◆ Text excerpt:
After volunteering at the Cleveland Clinic Lou Ruvo Center for Brain Health in Las Vegas since it opened its doors to patients 10 years ago this week, there was no way Jean Georges was going to miss the center’s celebration of the milestone on Thursday.

Georges came to the Lou Ruvo Center in 2009 with her husband, Leonard, who had been diagnosed with Alzheimer’s disease. In her time as a caregiver to her husband before his death in 2011 and her 10 years as a volunteer, she said she has seen the center grow in many ways.

But at Thursday’s gathering of patients, donors and community leaders in the center’s distinctive multifaceted building, she said throughout that time the center also has maintained its focus on the patients and their caregivers.

“We don’t just recognize the disease the patient has, but we actually recognize the patient the disease has,” Georges said. “This is a human being.”

The Lou Ruvo center was opened 10 years ago by Las Vegas business executive Larry Ruvo to research and develop treatments for neurodegenerative brain diseases such as Alzheimer’s, Parkinson’s, dementia and multiple sclerosis, or MS.

Dr. Le Hua, the director of the Mellen Program for MS, said the greatest accomplishment in her six years at the center has been increasing involvement in clinical studies that develop new drugs and other treatments for the disease. Through these trials, Hua said, patients are able to “contribute to the advancement of their own care.”

Ten years ago, Hua said there were five drugs on the market to treat MS. She said that since the Lou Ruvo center opened, 10 new drugs have been approved to treat the disease, including two developed at the Las Vegas institution.

“We truly believe in individualized care and individualized treatment,” Hua said, “which means that the more options we have, the better we can tailor treatments to the patients.”

◆ Record extracts:
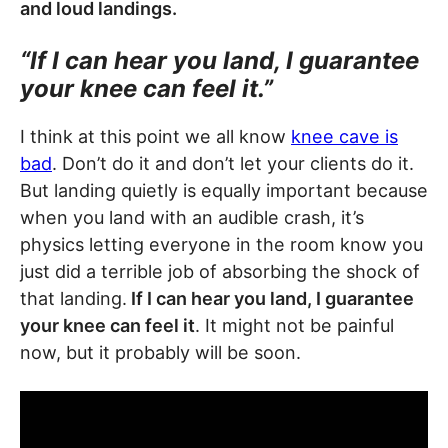
and loud landings.
“If I can hear you land, I guarantee
your knee can feel it.”
I think at this point we all know
knee cave is
bad
. Don’t do it and don’t let your clients do it.
But landing quietly is equally important because
when you land with an audible crash, it’s
physics letting everyone in the room know you
just did a terrible job of absorbing the shock of
that landing.
If I can hear you land, I guarantee
your knee can feel it
. It might not be painful
now, but it probably will be soon.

◆ Description of the task: Write out the part of the Lou Ruvo Center article from "But at Thursday’s" up to and including "and their caregivers.", word for word. The rows were taken from a different source than the text.

◆ Answer:
But at Thursday’s gathering of patients, donors and community leaders in the center’s distinctive multifaceted building, she said throughout that time the center also has maintained its focus on the patients and their caregivers.